Republican pollster Frank Luntz is one of America's most creative and controversial political strategists. His comments at the Republican Governors Association in Florida this week added to that reputation.
Luntz told the governors that GOP politicians are making some big mistakes in discussing the issues in the runup to the 2012 election.
He said that if that the campaign is framed as a contest over who will protect the middle class, "Democrats will win."
Luntz had many prescriptions for Republicans to improve their prospects. He said they should talk about "free enterprise" rather than "capitalism," which isn't as positive a word in the minds of voters. And he said it's unwise to say the government "taxes the rich"; better to tell Americans that government "takes from the rich."

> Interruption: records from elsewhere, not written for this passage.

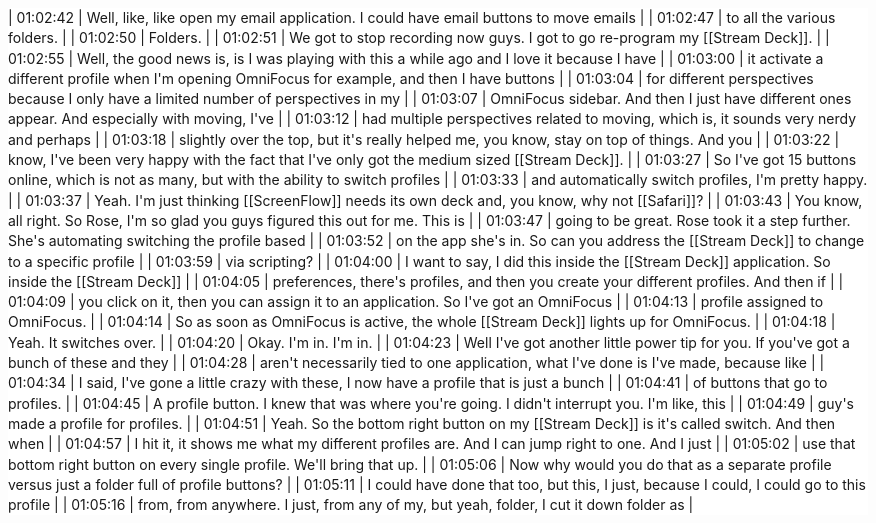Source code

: | 01:02:42   | Well, like, like open my email application. I could have email buttons to move emails                         |
| 01:02:47   | to all the various folders.                                                                                   |
| 01:02:50   | Folders.                                                                                                      |
| 01:02:51   | We got to stop recording now guys. I got to go re-program my [[Stream Deck]].                                     |
| 01:02:55   | Well, the good news is, is I was playing with this a while ago and I love it because I have                   |
| 01:03:00   | it activate a different profile when I'm opening OmniFocus for example, and then I have buttons               |
| 01:03:04   | for different perspectives because I only have a limited number of perspectives in my                         |
| 01:03:07   | OmniFocus sidebar. And then I just have different ones appear. And especially with moving, I've               |
| 01:03:12   | had multiple perspectives related to moving, which is, it sounds very nerdy and perhaps                       |
| 01:03:18   | slightly over the top, but it's really helped me, you know, stay on top of things. And you                    |
| 01:03:22   | know, I've been very happy with the fact that I've only got the medium sized [[Stream Deck]].                     |
| 01:03:27   | So I've got 15 buttons online, which is not as many, but with the ability to switch profiles                  |
| 01:03:33   | and automatically switch profiles, I'm pretty happy.                                                          |
| 01:03:37   | Yeah. I'm just thinking [[ScreenFlow]] needs its own deck and, you know, why not [[Safari]]?                          |
| 01:03:43   | You know, all right. So Rose, I'm so glad you guys figured this out for me. This is                           |
| 01:03:47   | going to be great. Rose took it a step further. She's automating switching the profile based                  |
| 01:03:52   | on the app she's in. So can you address the [[Stream Deck]] to change to a specific profile                       |
| 01:03:59   | via scripting?                                                                                                |
| 01:04:00   | I want to say, I did this inside the [[Stream Deck]] application. So inside the [[Stream Deck]]                       |
| 01:04:05   | preferences, there's profiles, and then you create your different profiles. And then if                       |
| 01:04:09   | you click on it, then you can assign it to an application. So I've got an OmniFocus                           |
| 01:04:13   | profile assigned to OmniFocus.                                                                                |
| 01:04:14   | So as soon as OmniFocus is active, the whole [[Stream Deck]] lights up for OmniFocus.                             |
| 01:04:18   | Yeah. It switches over.                                                                                       |
| 01:04:20   | Okay. I'm in. I'm in.                                                                                         |
| 01:04:23   | Well I've got another little power tip for you. If you've got a bunch of these and they                       |
| 01:04:28   | aren't necessarily tied to one application, what I've done is I've made, because like                         |
| 01:04:34   | I said, I've gone a little crazy with these, I now have a profile that is just a bunch                        |
| 01:04:41   | of buttons that go to profiles.                                                                               |
| 01:04:45   | A profile button. I knew that was where you're going. I didn't interrupt you. I'm like, this                  |
| 01:04:49   | guy's made a profile for profiles.                                                                            |
| 01:04:51   | Yeah. So the bottom right button on my [[Stream Deck]] is it's called switch. And then when                       |
| 01:04:57   | I hit it, it shows me what my different profiles are. And I can jump right to one. And I just                 |
| 01:05:02   | use that bottom right button on every single profile. We'll bring that up.                                    |
| 01:05:06   | Now why would you do that as a separate profile versus just a folder full of profile buttons?                 |
| 01:05:11   | I could have done that too, but this, I just, because I could, I could go to this profile                     |
| 01:05:16   | from, from anywhere. I just, from any of my, but yeah, folder, I cut it down folder as                        |
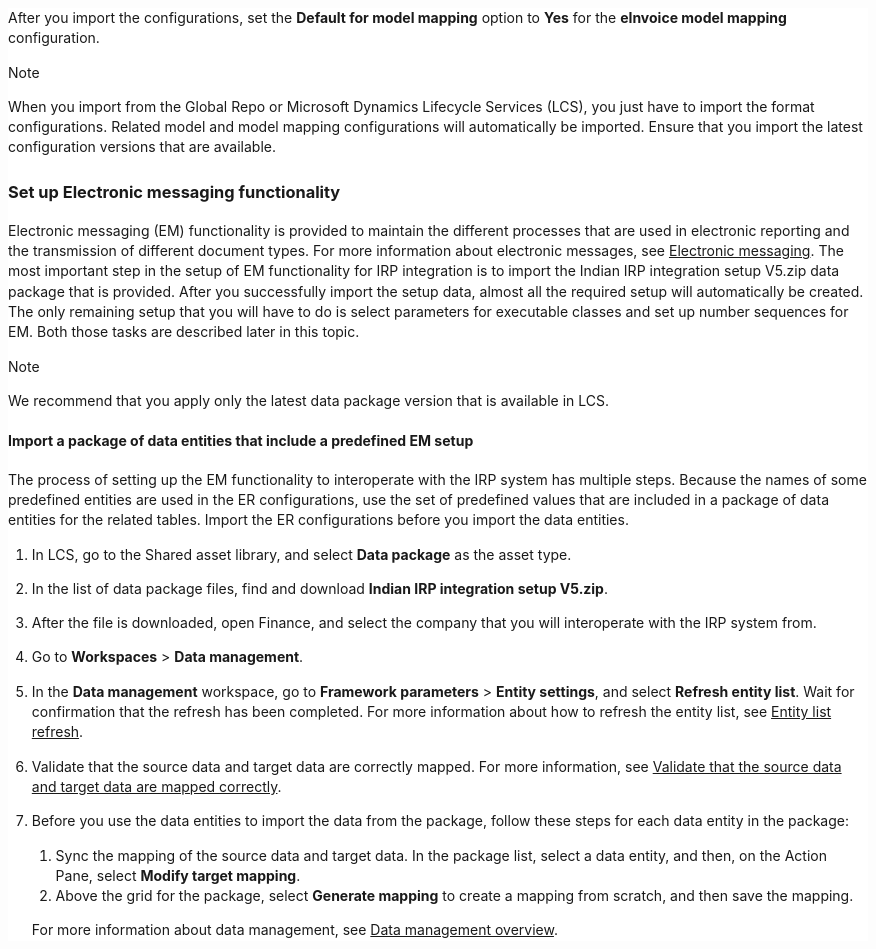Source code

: After you import the configurations, set the **Default for model mapping** option to **Yes** for the **eInvoice model mapping** configuration.

> [!NOTE]
> When you import from the Global Repo or Microsoft Dynamics Lifecycle Services (LCS), you just have to import the format configurations. Related model and model mapping configurations will automatically be imported. Ensure that you import the latest configuration versions that are available.

### Set up Electronic messaging functionality

Electronic messaging (EM) functionality is provided to maintain the different processes that are used in electronic reporting and the transmission of different document types. For more information about electronic messages, see [Electronic messaging](../../general-ledger/electronic-messaging.md). The most important step in the setup of EM functionality for IRP integration is to import the Indian IRP integration setup V5.zip data package that is provided. After you successfully import the setup data, almost all the required setup will automatically be created. The only remaining setup that you will have to do is select parameters for executable classes and set up number sequences for EM. Both those tasks are described later in this topic.

> [!NOTE]
> We recommend that you apply only the latest data package version that is available in LCS.

#### Import a package of data entities that include a predefined EM setup

The process of setting up the EM functionality to interoperate with the IRP system has multiple steps. Because the names of some predefined entities are used in the ER configurations, use the set of predefined values that are included in a package of data entities for the related tables. Import the ER configurations before you import the data entities.

1. In LCS, go to the Shared asset library, and select **Data package** as the asset type.
2. In the list of data package files, find and download **Indian IRP integration setup V5.zip**.
3. After the file is downloaded, open Finance, and select the company that you will interoperate with the IRP system from.
4. Go to **Workspaces** \> **Data management**.
5. In the **Data management** workspace, go to **Framework parameters** \> **Entity settings**, and select **Refresh entity list**. Wait for confirmation that the refresh has been completed. For more information about how to refresh the entity list, see [Entity list refresh](../../../fin-ops-core/dev-itpro/data-entities/data-entities.md#entity-list-refresh).
6. Validate that the source data and target data are correctly mapped. For more information, see [Validate that the source data and target data are mapped correctly](../../../fin-ops-core/fin-ops/data-entities/data-import-export-job.md#validate-that-the-source-data-and-target-data-are-mapped-correctly).
7. Before you use the data entities to import the data from the package, follow these steps for each data entity in the package:

    1. Sync the mapping of the source data and target data. In the package list, select a data entity, and then, on the Action Pane, select **Modify target mapping**.
    2. Above the grid for the package, select **Generate mapping** to create a mapping from scratch, and then save the mapping.

    For more information about data management, see [Data management overview](../../../fin-ops-core/dev-itpro/data-entities/data-entities-data-packages.md).
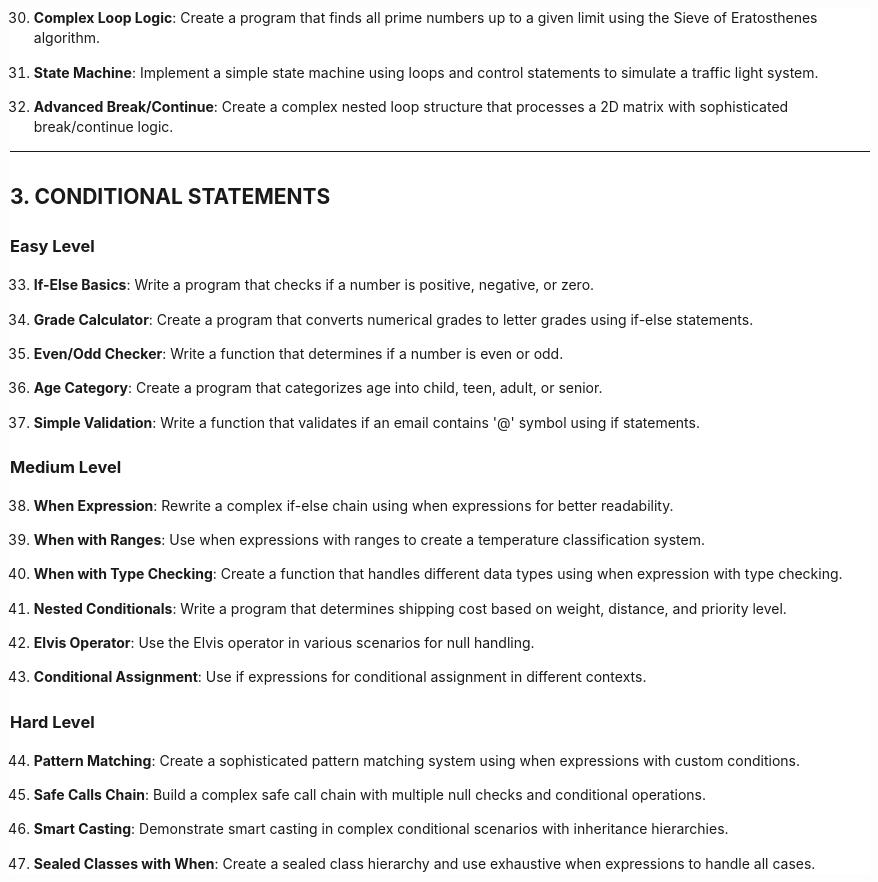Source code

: 30. **Complex Loop Logic**: Create a program that finds all prime numbers up to a given limit using the Sieve of Eratosthenes algorithm.

31. **State Machine**: Implement a simple state machine using loops and control statements to simulate a traffic light system.

32. **Advanced Break/Continue**: Create a complex nested loop structure that processes a 2D matrix with sophisticated break/continue logic.

---

## 3. CONDITIONAL STATEMENTS

### Easy Level

33. **If-Else Basics**: Write a program that checks if a number is positive, negative, or zero.

34. **Grade Calculator**: Create a program that converts numerical grades to letter grades using if-else statements.

35. **Even/Odd Checker**: Write a function that determines if a number is even or odd.

36. **Age Category**: Create a program that categorizes age into child, teen, adult, or senior.

37. **Simple Validation**: Write a function that validates if an email contains '@' symbol using if statements.

### Medium Level

38. **When Expression**: Rewrite a complex if-else chain using when expressions for better readability.

39. **When with Ranges**: Use when expressions with ranges to create a temperature classification system.

40. **When with Type Checking**: Create a function that handles different data types using when expression with type checking.

41. **Nested Conditionals**: Write a program that determines shipping cost based on weight, distance, and priority level.

42. **Elvis Operator**: Use the Elvis operator in various scenarios for null handling.

43. **Conditional Assignment**: Use if expressions for conditional assignment in different contexts.

### Hard Level

44. **Pattern Matching**: Create a sophisticated pattern matching system using when expressions with custom conditions.

45. **Safe Calls Chain**: Build a complex safe call chain with multiple null checks and conditional operations.

46. **Smart Casting**: Demonstrate smart casting in complex conditional scenarios with inheritance hierarchies.

47. **Sealed Classes with When**: Create a sealed class hierarchy and use exhaustive when expressions to handle all cases.
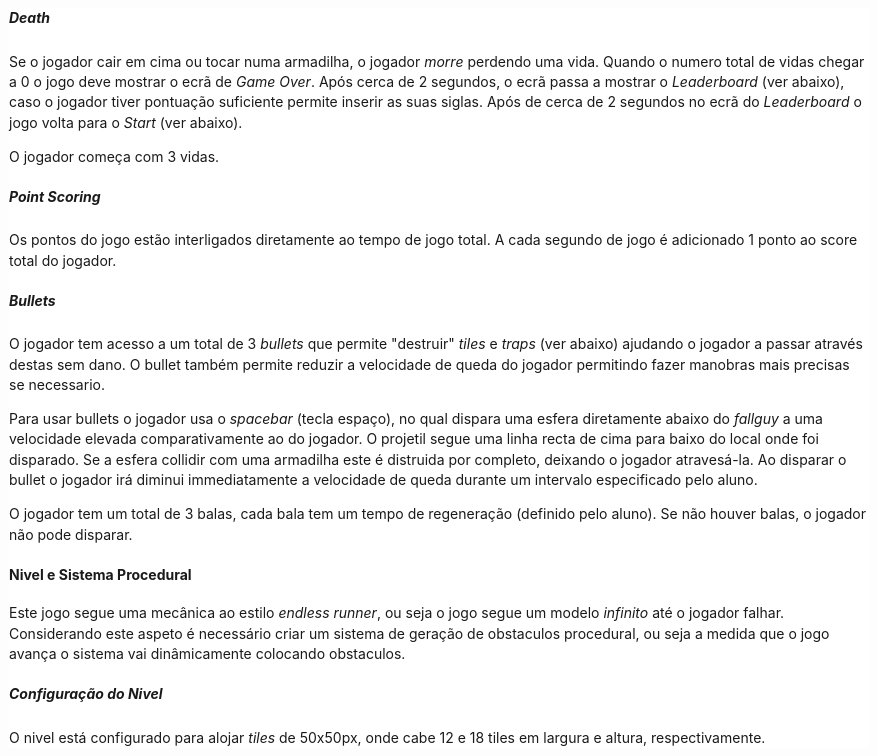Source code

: ##### Death

Se o jogador cair em cima ou tocar numa armadilha, o jogador *morre* perdendo uma vida. Quando o numero total de vidas chegar a 0 o jogo deve mostrar o ecrã de *Game Over*. Após cerca de 2 segundos, o ecrã passa a mostrar o *Leaderboard* (ver abaixo), caso o jogador tiver pontuação suficiente permite inserir as suas siglas. Após de cerca de 2 segundos no ecrã do *Leaderboard* o jogo volta para o *Start* (ver abaixo). 

O jogador começa com 3 vidas.

##### Point Scoring

Os pontos do jogo estão interligados diretamente ao tempo de jogo total. A cada segundo de jogo é adicionado 1 ponto ao score total do jogador. 

##### Bullets

O jogador tem acesso a um total de 3 *bullets* que permite "destruir" *tiles* e *traps* (ver abaixo) ajudando o jogador a passar através destas sem dano. O bullet também permite reduzir a velocidade de queda do jogador permitindo fazer manobras mais precisas se necessario.

Para usar bullets o jogador usa o *spacebar* (tecla espaço), no qual dispara uma esfera diretamente abaixo do *fallguy* a uma velocidade elevada comparativamente ao do jogador. O projetil segue uma linha recta de cima para baixo do local onde foi disparado. Se a esfera collidir com uma armadilha este é distruida por completo, deixando o jogador atravesá-la. Ao disparar o bullet o jogador irá diminui immediatamente a velocidade de queda durante um intervalo especificado pelo aluno. 

O jogador tem um total de 3 balas, cada bala tem um tempo de regeneração (definido pelo aluno). Se não houver balas, o jogador não pode disparar. 

#### Nivel e Sistema Procedural 

Este jogo segue uma mecânica ao estilo *endless runner*, ou seja o jogo segue um modelo *infinito* até o jogador falhar. Considerando este aspeto é necessário criar um sistema de geração de obstaculos procedural, ou seja a medida que o jogo avança o sistema vai dinâmicamente colocando obstaculos.

##### Configuração do Nivel

O nivel está configurado para alojar *tiles* de 50x50px, onde cabe 12 e 18 tiles em largura e altura, respectivamente.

Luntz said, "If you talk about raising taxes on the rich," which President Obama favors, voters think that's a good idea, but "if you talk about government taking the money from hard-working Americans, the public says no."
Luntz's point was that the public is skeptical that the GOP really wants to defend the "middle class." He is urging his party to talk instead about defending "hard-working taxpayers," language which he said Republicans can use with more credibility.
This may seem like minor tinkering with wordplay, and in a way it is. But Luntz is correct to point out that language is crucial in politics. He argues that the Republicans need to improve their narrative if they are to capitalize on the weakness of President Obama and the Democrats in the 2012 election.